▶ Data
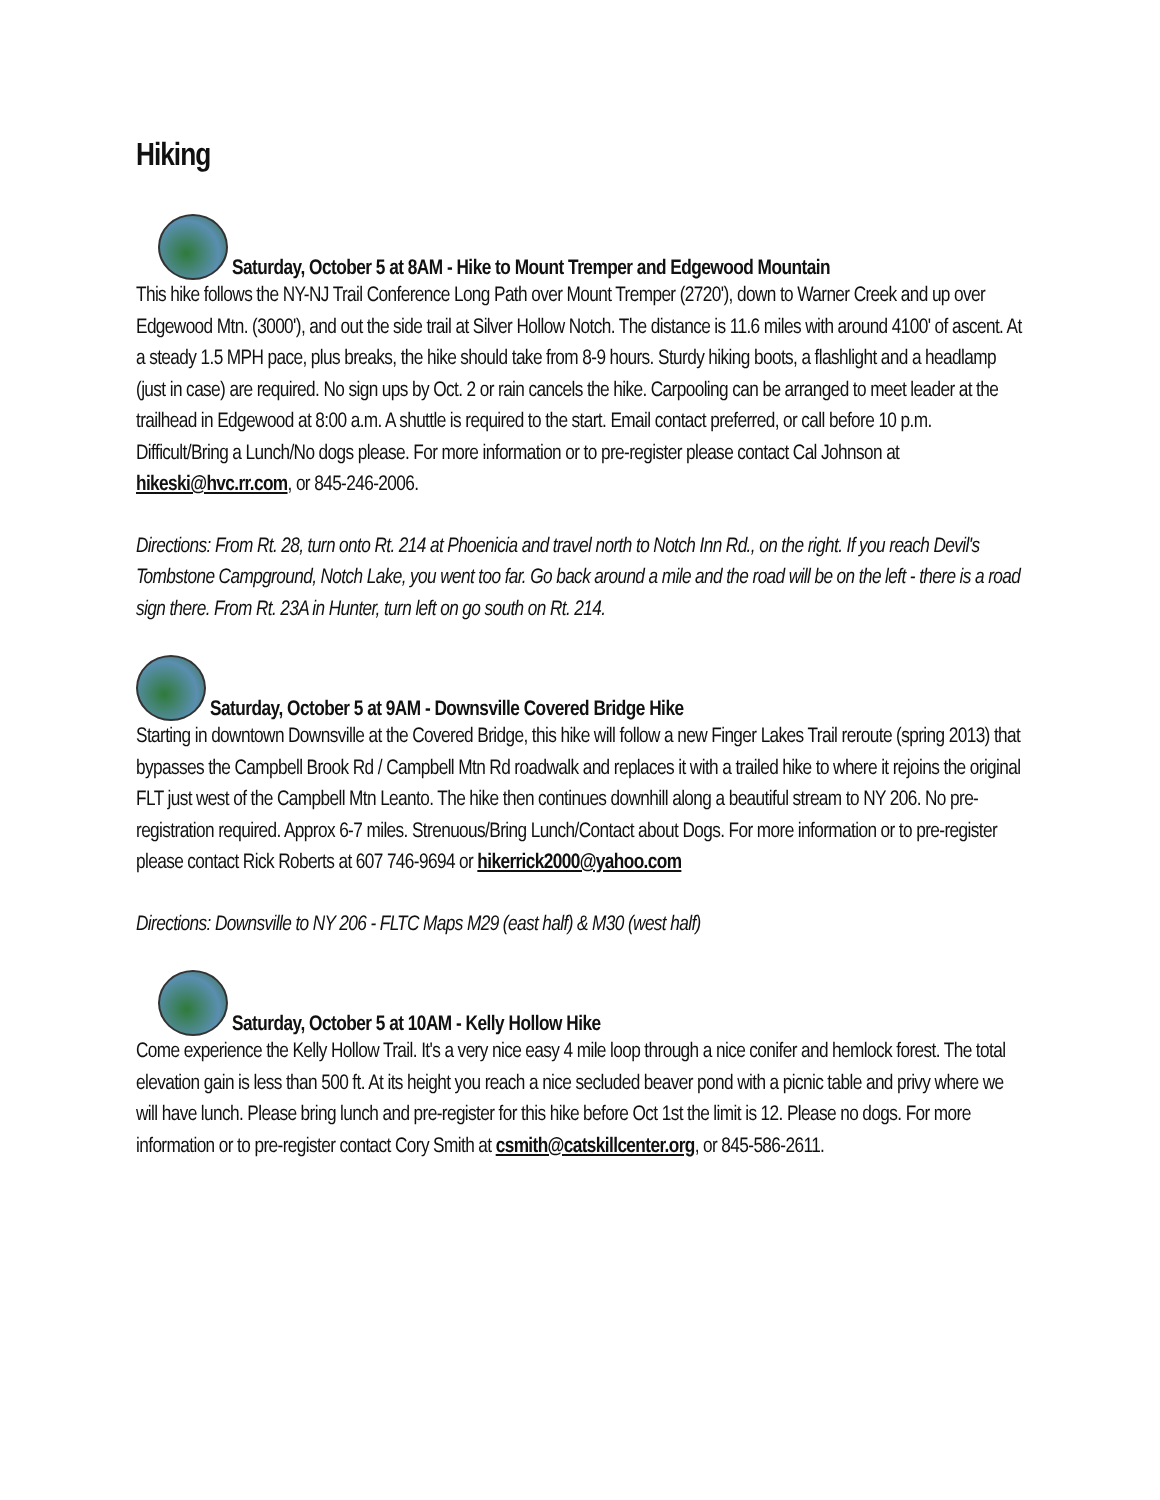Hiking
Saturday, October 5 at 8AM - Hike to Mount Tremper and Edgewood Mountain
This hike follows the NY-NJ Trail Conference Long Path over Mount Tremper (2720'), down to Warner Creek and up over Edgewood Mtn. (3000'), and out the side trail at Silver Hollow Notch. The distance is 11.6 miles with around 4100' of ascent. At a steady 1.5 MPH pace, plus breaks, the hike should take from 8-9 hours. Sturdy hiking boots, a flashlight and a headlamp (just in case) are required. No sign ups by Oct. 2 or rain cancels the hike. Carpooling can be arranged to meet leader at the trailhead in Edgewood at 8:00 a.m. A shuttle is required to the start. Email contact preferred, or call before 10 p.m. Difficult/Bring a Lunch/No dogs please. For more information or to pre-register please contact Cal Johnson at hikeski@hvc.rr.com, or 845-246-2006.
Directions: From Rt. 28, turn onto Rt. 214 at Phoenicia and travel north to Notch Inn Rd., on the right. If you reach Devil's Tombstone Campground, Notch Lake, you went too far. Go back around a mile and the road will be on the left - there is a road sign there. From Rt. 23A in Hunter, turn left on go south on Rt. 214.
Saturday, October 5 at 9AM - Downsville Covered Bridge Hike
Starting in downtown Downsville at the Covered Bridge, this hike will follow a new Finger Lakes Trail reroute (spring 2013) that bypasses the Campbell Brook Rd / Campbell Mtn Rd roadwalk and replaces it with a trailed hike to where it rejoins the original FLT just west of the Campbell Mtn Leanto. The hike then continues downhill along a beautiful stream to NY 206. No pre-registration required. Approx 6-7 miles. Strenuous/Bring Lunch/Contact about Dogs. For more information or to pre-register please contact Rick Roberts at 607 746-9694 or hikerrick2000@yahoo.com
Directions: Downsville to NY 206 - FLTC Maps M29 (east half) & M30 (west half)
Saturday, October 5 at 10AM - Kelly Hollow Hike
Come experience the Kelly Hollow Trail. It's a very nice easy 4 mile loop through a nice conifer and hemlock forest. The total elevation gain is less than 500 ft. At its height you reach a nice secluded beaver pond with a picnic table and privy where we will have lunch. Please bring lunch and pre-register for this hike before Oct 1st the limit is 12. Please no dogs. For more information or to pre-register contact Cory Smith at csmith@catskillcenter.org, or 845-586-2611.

▶ Task directions
Write out the material above once more, exactly as it reads, with no pictures.

▶ Your response
Hiking
Saturday, October 5 at 8AM - Hike to Mount Tremper and Edgewood Mountain
This hike follows the NY-NJ Trail Conference Long Path over Mount Tremper (2720'), down to Warner Creek and up over Edgewood Mtn. (3000'), and out the side trail at Silver Hollow Notch. The distance is 11.6 miles with around 4100' of ascent. At a steady 1.5 MPH pace, plus breaks, the hike should take from 8-9 hours. Sturdy hiking boots, a flashlight and a headlamp (just in case) are required. No sign ups by Oct. 2 or rain cancels the hike. Carpooling can be arranged to meet leader at the trailhead in Edgewood at 8:00 a.m. A shuttle is required to the start. Email contact preferred, or call before 10 p.m. Difficult/Bring a Lunch/No dogs please. For more information or to pre-register please contact Cal Johnson at hikeski@hvc.rr.com, or 845-246-2006.
Directions: From Rt. 28, turn onto Rt. 214 at Phoenicia and travel north to Notch Inn Rd., on the right. If you reach Devil's Tombstone Campground, Notch Lake, you went too far. Go back around a mile and the road will be on the left - there is a road sign there. From Rt. 23A in Hunter, turn left on go south on Rt. 214.
Saturday, October 5 at 9AM - Downsville Covered Bridge Hike
Starting in downtown Downsville at the Covered Bridge, this hike will follow a new Finger Lakes Trail reroute (spring 2013) that bypasses the Campbell Brook Rd / Campbell Mtn Rd roadwalk and replaces it with a trailed hike to where it rejoins the original FLT just west of the Campbell Mtn Leanto. The hike then continues downhill along a beautiful stream to NY 206. No pre-registration required. Approx 6-7 miles. Strenuous/Bring Lunch/Contact about Dogs. For more information or to pre-register please contact Rick Roberts at 607 746-9694 or hikerrick2000@yahoo.com
Directions: Downsville to NY 206 - FLTC Maps M29 (east half) & M30 (west half)
Saturday, October 5 at 10AM - Kelly Hollow Hike
Come experience the Kelly Hollow Trail. It's a very nice easy 4 mile loop through a nice conifer and hemlock forest. The total elevation gain is less than 500 ft. At its height you reach a nice secluded beaver pond with a picnic table and privy where we will have lunch. Please bring lunch and pre-register for this hike before Oct 1st the limit is 12. Please no dogs. For more information or to pre-register contact Cory Smith at csmith@catskillcenter.org, or 845-586-2611.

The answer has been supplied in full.